Kneeling down, Paully placed the wet rag in a circle around the scorpion, and then, with a glance at Laurie who was standing up against the wall as far as she could get from it, he struck a match. Laurie thought that the gin would burst into flame like gasoline, but in fact Paully had to prod the rag several times with the burning match before it lit. The flame was very blue, and it crept slowly along the rag. At any minute they were expecting the scorpion to do what they had read about—lift its
tail and sting itself to death—but it seemed oblivious to the fire. Then, suddenly, it twitched and lumbered groggily towards the flame. To their horror it climbed onto the rag, sat balanced there and, with an awful crackling sound, began to burn. They screamed and Alma, dressed in the blue housecoat she had slept in, appeared at the door of the bedroom. She was looking for her cigarettes, raised a hand and said, “Wait, hold it, just wait,” when they tried to tell her the story, but by the time she’d found the pack, lit one and sat down, the moment had passed. It was left to Laurie’s father to remove the scorpion when he came back from the lab to make their lunch.

He always came in for lunch exactly at midday. “Hubba, hubba, hubba!” he called, as he pushed open the screen door, then put out his arms for Laurie. Unless he got a lift from someone, he walked home from the lab, and his shoes were always dusty from the unpaved roads. When he took his hat off, his forehead and hair were damp with sweat. Sometimes Alma was there and sometimes she wasn’t. If she was there, she was normally in the bedroom. She complained a lot of the time. She hated their quarters. “This is just a shanty town,” Alma would shout but what she really hated was living next door to Paully’s family because they were Jewish.
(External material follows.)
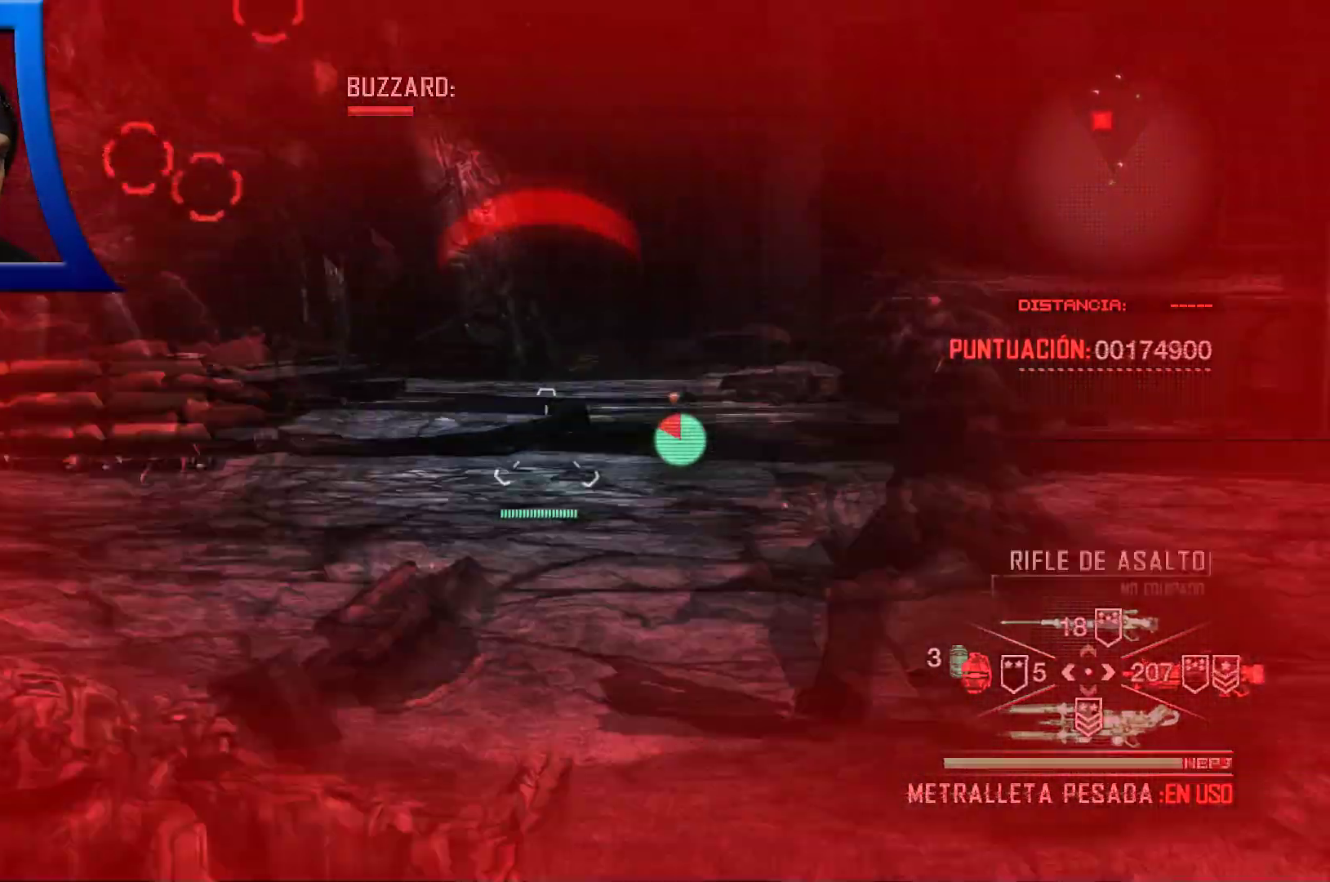
{"buttons": ["L2", "R2"], "left_stick": "center", "right_stick": "up-left", "events": [[117, "right_stick", "center"], [217, "right_stick", "up"], [317, "right_stick", "up-left"], [450, "R2", "down"]]}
Her father was always cheerful. “You Princess Tuna or Princess Chicken Salad today?” he said, as he stood in the kitchen making their sandwiches, and she giggled and said, “I’m Princess Cookie,” or “I’m Princess Chocolate Chip.” He had other names for her, Princess Poodle or Princess Peach, and sometimes he made up names that sounded as if they came from
Hiawatha
, like Princess Alamita.

When their first winter came, he wore a felt hat and stayed up at the lab for lunch. He said it was too cold to walk back
and that his shoes would get muddy, even though duckboards had been put down over the paths. Then Laurie made lunch for herself and Alma, but Alma always left the sandwiches untouched. When spring came and the snow melted, he seemed to have lost the habit of coming home for lunch and stayed at the lab.

He was much less cheerful after they left Los Alamos and lived in Bakersfield. He taught math part-time in a high school there. Before Bakersfield they were in Fresno where he worked in a photo lab. In Fresno he was sad most of the time. For Laurie, he began to recede, to simply go out of focus, like some of the photos that had been thrown away in the shop and he brought home to show her—whole rolls where the camera had been set wrong and the figures were gray blurs or there were great moon-shaped faces staring at the lens. By the time they left Bakersfield and got to Modesto, he didn’t seem to be there at all. He had vanished, like a suitcase that had fallen out of the trunk while they were bumping along the highway. Then there was just her and Alma.

Laurie couldn’t remember the last time she had taken a vacation without her friend Marge, who was a Patient Care Operative at Holy Spirit Hospital where Laurie worked afternoons in the radio station after she had finished her morning show at KCIF. Marge had always planned them and booked them and organized them, had gotten a rough schedule for what she called “the May trip” before January was through, and when they met up on Friday nights, there was always a new map for Laurie to look at or a variation on the itinerary or a list of suggestions from someone else at Holy Spirit who had visited Barcelona
or Machu Picchu or Maui. This year, Laurie had organized everything on her own. She had not had a conversation of any length with Marge since they had got back from St. Barts the year before.